### Entries shown
•••
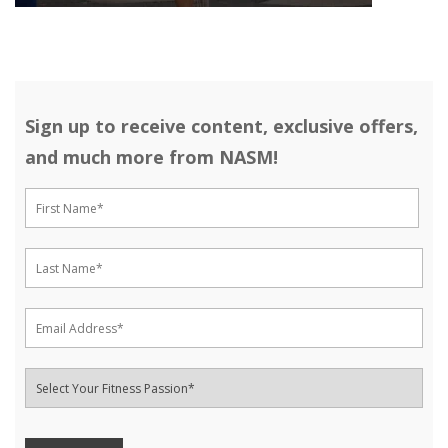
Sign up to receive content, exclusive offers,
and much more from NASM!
•••
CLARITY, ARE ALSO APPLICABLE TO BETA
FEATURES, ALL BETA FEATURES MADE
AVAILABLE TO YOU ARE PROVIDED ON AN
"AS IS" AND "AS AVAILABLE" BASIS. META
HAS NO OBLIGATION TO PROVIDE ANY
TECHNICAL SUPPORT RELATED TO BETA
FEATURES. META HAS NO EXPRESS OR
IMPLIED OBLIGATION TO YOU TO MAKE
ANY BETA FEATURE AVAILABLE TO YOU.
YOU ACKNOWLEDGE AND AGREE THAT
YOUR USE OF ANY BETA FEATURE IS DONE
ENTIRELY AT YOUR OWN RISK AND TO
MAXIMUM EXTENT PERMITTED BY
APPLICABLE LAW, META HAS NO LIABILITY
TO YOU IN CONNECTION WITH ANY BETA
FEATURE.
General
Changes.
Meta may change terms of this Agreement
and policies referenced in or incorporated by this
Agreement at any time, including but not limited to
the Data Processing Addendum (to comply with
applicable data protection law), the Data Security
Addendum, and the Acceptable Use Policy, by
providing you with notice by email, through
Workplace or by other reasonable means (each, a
•••
### What to produce
In the listing above, locate the line containing "Sign up to receive" and the line containing "and much more from NASM!". Transcribe those two lines and everything between them, exactly as written.

### Answer space
Sign up to receive content, exclusive offers,
and much more from NASM!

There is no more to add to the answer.